■ Görev: Aşağıdaki Ümeyr b. Vehb metninde "ve ashabıyla mücadele" ile başlayıp "yok etmişti..." sözlerine kadar süren kısmı yeniden yaz ve "kılıcını" sözünü "hançerini" ile değiştir.

═══ Metinden bölüm

Ümeyr b. Vehb böylece müslüman olmuştu.
Peygamber (s.a.v.)in ve İslâmın nuru kendisini kaplayınca bir anda
İslâmın bir havarisi olmuş ve Kureyşin şeytanı müslüman olmuştu.
Olaydan sonra Ömer b. Hattâb (r.a.) şöyle der: Canımı borçlu olduğum
Allaha yemin ederim ki, bizim yanımıza geldiğinde, bir domuz, bana
Ümeyrden daha sevimli idi
Bugün ise, onu bazı çocuklarımdan bile çok
seviyorum.
Ümeyr, bu dinin hoşgörüsünün
genişliğini ve bu peygamber (s.a.v.)in büyüklüğünü düşünerek oturdu.
İslâma tuzaklar kurduğu, Medineye hicret etmeden önce Peygamber (s.a.v.)
ve ashabıyla mücadele ettiği günlerini hatırladı... Bedir savaşında
başına gelen belâyı ve yaptığı savaşı hatırladı... Ve işte bugün,
Peygamberi öldüreceği kılıcını kuşanarak gelmişti. Bütün bunları
Allahtan başka ilâh yoktur, Muhammed Allahın Resûlüdür sözü bir anda
yok etmişti...

══════
═══ Kayıtlı veriler

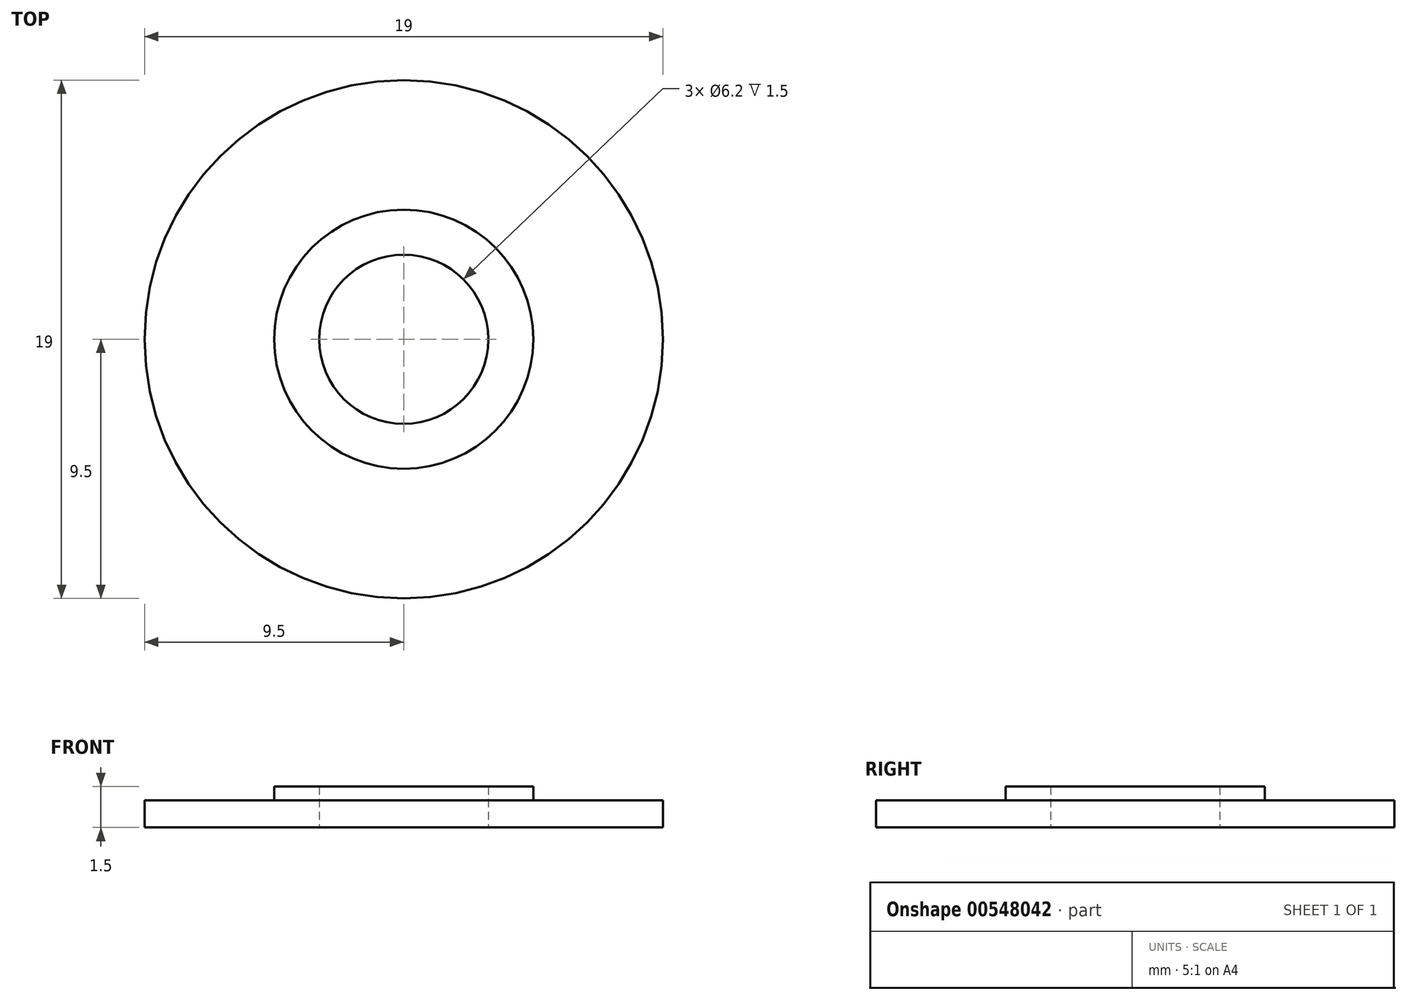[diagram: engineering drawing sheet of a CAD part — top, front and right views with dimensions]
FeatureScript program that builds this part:
annotation { "Feature Type Name" : "Feature", "Feature Type Description" : "" }
export const myFeature = defineFeature(function(context is Context, id is Id, definition is map)
    precondition{}
    {
        {
            var Q0;
            Q0=qCreatedBy(makeId("Front.planeOp"),FACE);
            var sketch = newSketch(context, id + "F0", { "sketchPlane" : qUnion([Q0])});
            skLineSegment(sketch, "E0", {"start": v(-9.5, 0) * mm, "end": v(-9.5, 1) * mm});
            skLineSegment(sketch, "E1", {"start": v(-9.5, 1) * mm, "end": v(-4.75, 1) * mm});
            skLineSegment(sketch, "E2", {"start": v(-4.75, 1) * mm, "end": v(-4.75, 1.5) * mm});
            skLineSegment(sketch, "E3", {"start": v(-4.75, 1.5) * mm, "end": v(-3.1, 1.5) * mm});
            skLineSegment(sketch, "E4", {"start": v(-3.1, 1.5) * mm, "end": v(-3.1, 0) * mm});
            skLineSegment(sketch, "E5", {"start": v(-3.1, 0) * mm, "end": v(-9.5, 0) * mm});
            skLineSegment(sketch, "E6", {"start": v(0, 0) * mm, "end": v(0, 4.82) * mm, "construction": true});
            skSolve(sketch);
        }
        {
            var Q0;
            Q0=makeQuery(id+"F0.imprint","IMPRINT",FACE,{"disambiguationData":[TD([[makeQuery(id+"F0.imprint","IMPRINT",EDGE,{"derivedFrom":sQuery(id+"F0.wireOp",EDGE,"E0")}),-1.0]])]});
            var Q1;
            Q1=sQuery(id+"F0.wireOp",EDGE,"E6");
            revolve(context, id + "F1", {"entities" : qUnion([Q0]), "axis" : qUnion([Q1]), "revolveType" : RevolveType.FULL});
        }
    });
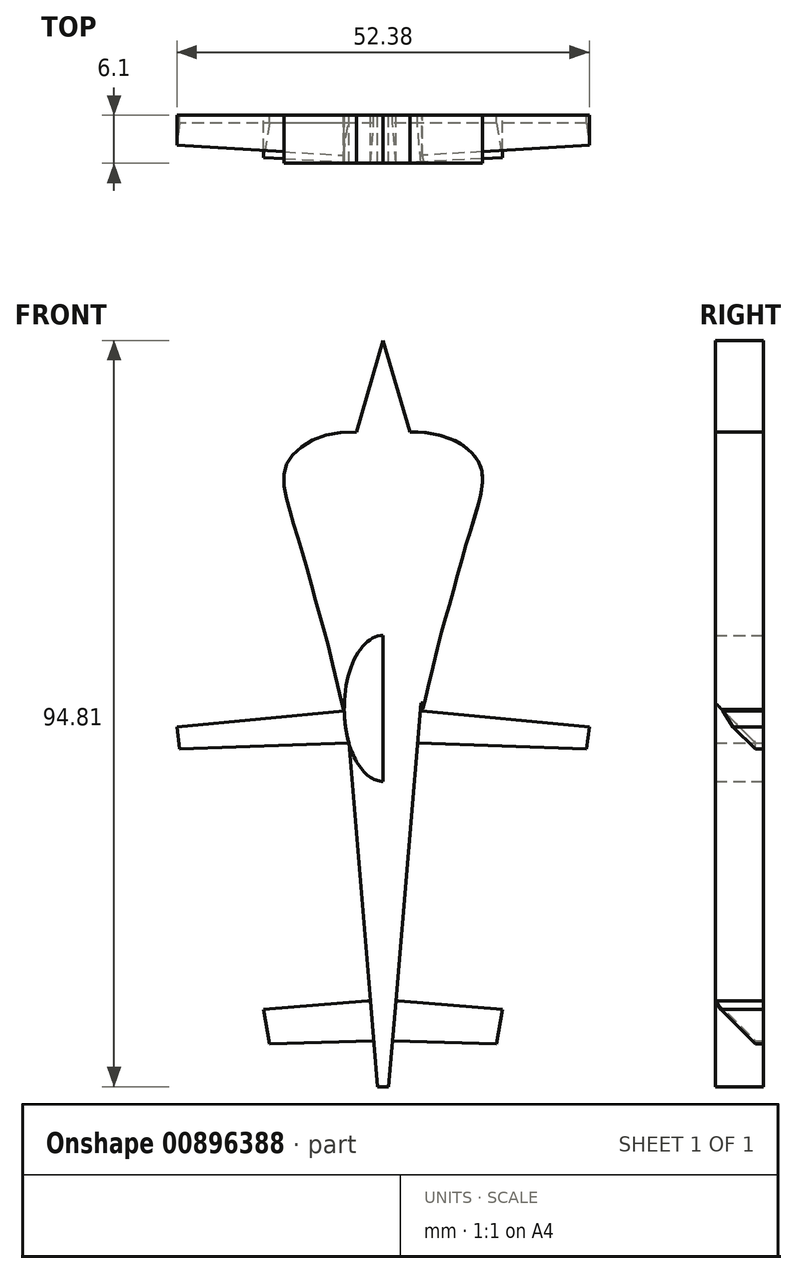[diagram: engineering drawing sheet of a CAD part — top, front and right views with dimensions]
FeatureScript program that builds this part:
annotation { "Feature Type Name" : "Feature", "Feature Type Description" : "" }
export const myFeature = defineFeature(function(context is Context, id is Id, definition is map)
    precondition{}
    {
        {
            var Q0;
            Q0=qCreatedBy(makeId("Front.planeOp"),FACE);
            var sketch = newSketch(context, id + "F0", { "sketchPlane" : qUnion([Q0])});
            skFitSpline(sketch, "E0", {"points": [v(0, 45.93) * mm, v(-6.84, 45.8) * mm, v(-11.14, 43.59) * mm, v(-12.57, 40.85) * mm, v(-12.05, 36.81) * mm, v(-10.49, 31.6) * mm, v(-8.54, 24.56) * mm, v(-6.71, 17.92) * mm, v(-5.02, 10.88) * mm, v(-5.02, 11.14) * mm], "startDerivative": vector(-53.03, 3.6) * mm, "endDerivative": vector(-1.07, 15.46) * mm});
            skEllipse(sketch, "E1", {"center": v(0, 11) * mm, "majorRadius": 9.27 * mm, "minorRadius": 4.94 * mm, "majorAxis": v(0, -1)});
            skFitSpline(sketch, "E2.MirrorCS", {"points": [v(0, 45.93) * mm, v(6.84, 45.8) * mm, v(11.14, 43.59) * mm, v(12.57, 40.85) * mm, v(12.05, 36.81) * mm, v(10.49, 31.6) * mm, v(8.54, 24.56) * mm, v(6.71, 17.92) * mm, v(5.02, 10.88) * mm, v(5.02, 11.14) * mm], "startDerivative": vector(53.03, 3.6) * mm, "endDerivative": vector(1.07, 15.46) * mm});
            skLineSegment(sketch, "E3", {"start": v(-4.36, 6.64) * mm, "end": v(-0.71, -37.05) * mm});
            skLineSegment(sketch, "E4.MirrorCS", {"start": v(4.36, 6.64) * mm, "end": v(0.71, -37.05) * mm});
            skLineSegment(sketch, "E5", {"start": v(-0.71, -37.05) * mm, "end": v(0.71, -37.05) * mm});
            skLineSegment(sketch, "E6", {"start": v(0, -37.05) * mm, "end": v(0, 45.93) * mm});
            skLineSegment(sketch, "E7", {"start": v(-5.02, 10.88) * mm, "end": v(-4.94, 10.7) * mm});
            skLineSegment(sketch, "E8", {"start": v(5.02, 10.88) * mm, "end": v(4.94, 10.7) * mm});
            skLineSegment(sketch, "E9", {"start": v(-4.94, 10.7) * mm, "end": v(-26.19, 8.65) * mm});
            skLineSegment(sketch, "E10", {"start": v(-26.19, 8.65) * mm, "end": v(-25.86, 5.85) * mm});
            skLineSegment(sketch, "E11", {"start": v(-25.86, 5.85) * mm, "end": v(-4.36, 6.64) * mm});
            skLineSegment(sketch, "E12.MirrorCS", {"start": v(4.94, 10.7) * mm, "end": v(26.19, 8.65) * mm});
            skLineSegment(sketch, "E13.MirrorCS", {"start": v(25.86, 5.85) * mm, "end": v(4.36, 6.64) * mm});
            skLineSegment(sketch, "E14.MirrorCS", {"start": v(26.19, 8.65) * mm, "end": v(25.86, 5.85) * mm});
            skLineSegment(sketch, "E15", {"start": v(-3.39, 46.1) * mm, "end": v(0, 57.76) * mm});
            skLineSegment(sketch, "E16.MirrorCS", {"start": v(3.39, 46.1) * mm, "end": v(0, 57.76) * mm});
            skLineSegment(sketch, "E17", {"start": v(-1.62, -26.13) * mm, "end": v(-15.17, -27.26) * mm});
            skLineSegment(sketch, "E18", {"start": v(-15.17, -27.26) * mm, "end": v(-14.4, -31.6) * mm});
            skLineSegment(sketch, "E19", {"start": v(-14.4, -31.6) * mm, "end": v(-1.2, -31.22) * mm});
            skLineSegment(sketch, "E20.MirrorCS", {"start": v(1.62, -26.13) * mm, "end": v(15.17, -27.26) * mm});
            skLineSegment(sketch, "E21.MirrorCS", {"start": v(14.4, -31.6) * mm, "end": v(1.2, -31.22) * mm});
            skLineSegment(sketch, "E22.MirrorCS", {"start": v(15.17, -27.26) * mm, "end": v(14.4, -31.6) * mm});
            skSolve(sketch);
        }
        {
            var Q0;
            {var subQ5=sQuery(id+"F0.wireOp",EDGE,"E7");Q0=makeQuery(id+"F0.imprint","IMPRINT",FACE,{"disambiguationData":[TD([[makeQuery(id+"F0.imprint","IMPRINT",EDGE,{"derivedFrom":subQ5}),1.0]])]});}
            var Q1;
            {var subQ5=sQuery(id+"F0.wireOp",EDGE,"E8");Q1=makeQuery(id+"F0.imprint","IMPRINT",FACE,{"disambiguationData":[TD([[makeQuery(id+"F0.imprint","IMPRINT",EDGE,{"derivedFrom":subQ5}),-1.0]])]});}
            var Q2;
            {var subQ3=sQuery(id+"F0.wireOp",EDGE,"E15");Q2=makeQuery(id+"F0.imprint","IMPRINT",FACE,{"disambiguationData":[TD([[makeQuery(id+"F0.imprint","IMPRINT",EDGE,{"derivedFrom":subQ3}),-1.0]])]});}
            var Q3;
            {var subQ0=sQuery(id+"F0.wireOp",EDGE,"E1");var subQ2=sQuery(id+"F0.wireOp",EDGE,"E6");var subQ5=makeQuery(id+"F0.imprint","INTERSECT",VERTEX,{"disambiguationData":[OD(0.0)],"derivedFrom":[subQ0,subQ2]});Q3=makeQuery(id+"F0.imprint","IMPRINT",FACE,{"disambiguationData":[TD([[makeQuery(id+"F0.imprint","IMPRINT",EDGE,{"disambiguationData":[TD([[subQ5,-1.0]])],"derivedFrom":subQ2}),1.0]])]});}
            var Q4;
            {var subQ0=sQuery(id+"F0.wireOp",EDGE,"E1");var subQ1=makeQuery(id+"F0.imprint","INTERSECT",VERTEX,{"derivedFrom":[subQ0,sQuery(id+"F0.wireOp",EDGE,"E8")]});Q4=makeQuery(id+"F0.imprint","IMPRINT",FACE,{"disambiguationData":[TD([[makeQuery(id+"F0.imprint","IMPRINT",EDGE,{"disambiguationData":[TD([[subQ1,1.0]])],"derivedFrom":subQ0}),1.0]])]});}
            var Q5;
            {var subQ2=sQuery(id+"F0.wireOp",EDGE,"E12.MirrorCS");Q5=makeQuery(id+"F0.imprint","IMPRINT",FACE,{"disambiguationData":[TD([[makeQuery(id+"F0.imprint","IMPRINT",EDGE,{"derivedFrom":subQ2}),-1.0]])]});}
            var Q6;
            {var subQ2=sQuery(id+"F0.wireOp",EDGE,"E9");Q6=makeQuery(id+"F0.imprint","IMPRINT",FACE,{"disambiguationData":[TD([[makeQuery(id+"F0.imprint","IMPRINT",EDGE,{"derivedFrom":subQ2}),1.0]])]});}
            var Q7;
            {var subQ0=sQuery(id+"F0.wireOp",EDGE,"E3");var subQ1=makeQuery(id+"F0.imprint","INTERSECT",VERTEX,{"derivedFrom":[subQ0,sQuery(id+"F0.wireOp",EDGE,"E17")]});Q7=makeQuery(id+"F0.imprint","IMPRINT",FACE,{"disambiguationData":[TD([[makeQuery(id+"F0.imprint","IMPRINT",EDGE,{"disambiguationData":[TD([[subQ1,-1.0]])],"derivedFrom":subQ0}),1.0]])]});}
            var Q8;
            {var subQ1=sQuery(id+"F0.wireOp",EDGE,"E4.MirrorCS");var subQ4=makeQuery(id+"F0.imprint","INTERSECT",VERTEX,{"derivedFrom":[subQ1,sQuery(id+"F0.wireOp",EDGE,"E20.MirrorCS")]});Q8=makeQuery(id+"F0.imprint","IMPRINT",FACE,{"disambiguationData":[TD([[makeQuery(id+"F0.imprint","IMPRINT",EDGE,{"disambiguationData":[TD([[subQ4,-1.0]])],"derivedFrom":subQ1}),-1.0]])]});}
            var Q9;
            {var subQ0=sQuery(id+"F0.wireOp",EDGE,"E20.MirrorCS");Q9=makeQuery(id+"F0.imprint","IMPRINT",FACE,{"disambiguationData":[TD([[makeQuery(id+"F0.imprint","IMPRINT",EDGE,{"derivedFrom":subQ0}),-1.0]])]});}
            var Q10;
            {var subQ0=sQuery(id+"F0.wireOp",EDGE,"E17");Q10=makeQuery(id+"F0.imprint","IMPRINT",FACE,{"disambiguationData":[TD([[makeQuery(id+"F0.imprint","IMPRINT",EDGE,{"derivedFrom":subQ0}),1.0]])]});}
            extrude(context, id + "F1", {"entities" : qUnion([Q0, Q1, Q2, Q3, Q4, Q5, Q6, Q7, Q8, Q9, Q10]), "depth" : 6.1 * mm, "offsetDistance" : 25.4 * mm});
        }
        {
            var Q0;
            Q0=makeQuery(id+"F1.opExtrude","CAP_EDGE",EDGE,{"disambiguationData":[OSD([sQuery(id+"F0.wireOp",EDGE,"E11")])],"isStart":false});
            chamfer(context, id + "F2", {"entities" : qUnion([Q0]), "width" : 5.08 * mm, "tangentPropagation" : true});
        }
        {
            var Q0;
            Q0=makeQuery(id+"F1.opExtrude","CAP_EDGE",EDGE,{"disambiguationData":[OSD([sQuery(id+"F0.wireOp",EDGE,"E13.MirrorCS")])],"isStart":false});
            chamfer(context, id + "F3", {"entities" : qUnion([Q0]), "width" : 5.08 * mm, "tangentPropagation" : true});
        }
        {
            var Q0;
            Q0=makeQuery(id+"F1.opExtrude","CAP_EDGE",EDGE,{"disambiguationData":[OSD([sQuery(id+"F0.wireOp",EDGE,"E19")])],"isStart":false});
            chamfer(context, id + "F4", {"entities" : qUnion([Q0]), "width" : 5.08 * mm, "tangentPropagation" : true});
        }
        {
            var Q0;
            Q0=makeQuery(id+"F1.opExtrude","CAP_EDGE",EDGE,{"disambiguationData":[OSD([sQuery(id+"F0.wireOp",EDGE,"E21.MirrorCS")])],"isStart":false});
            chamfer(context, id + "F5", {"entities" : qUnion([Q0]), "width" : 5.08 * mm, "tangentPropagation" : true});
        }
    });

══════

■ Cevap:
ve ashabıyla mücadele ettiği günlerini hatırladı... Bedir savaşında
başına gelen belâyı ve yaptığı savaşı hatırladı... Ve işte bugün,
Peygamberi öldüreceği hançerini kuşanarak gelmişti. Bütün bunları
Allahtan başka ilâh yoktur, Muhammed Allahın Resûlüdür sözü bir anda
yok etmişti...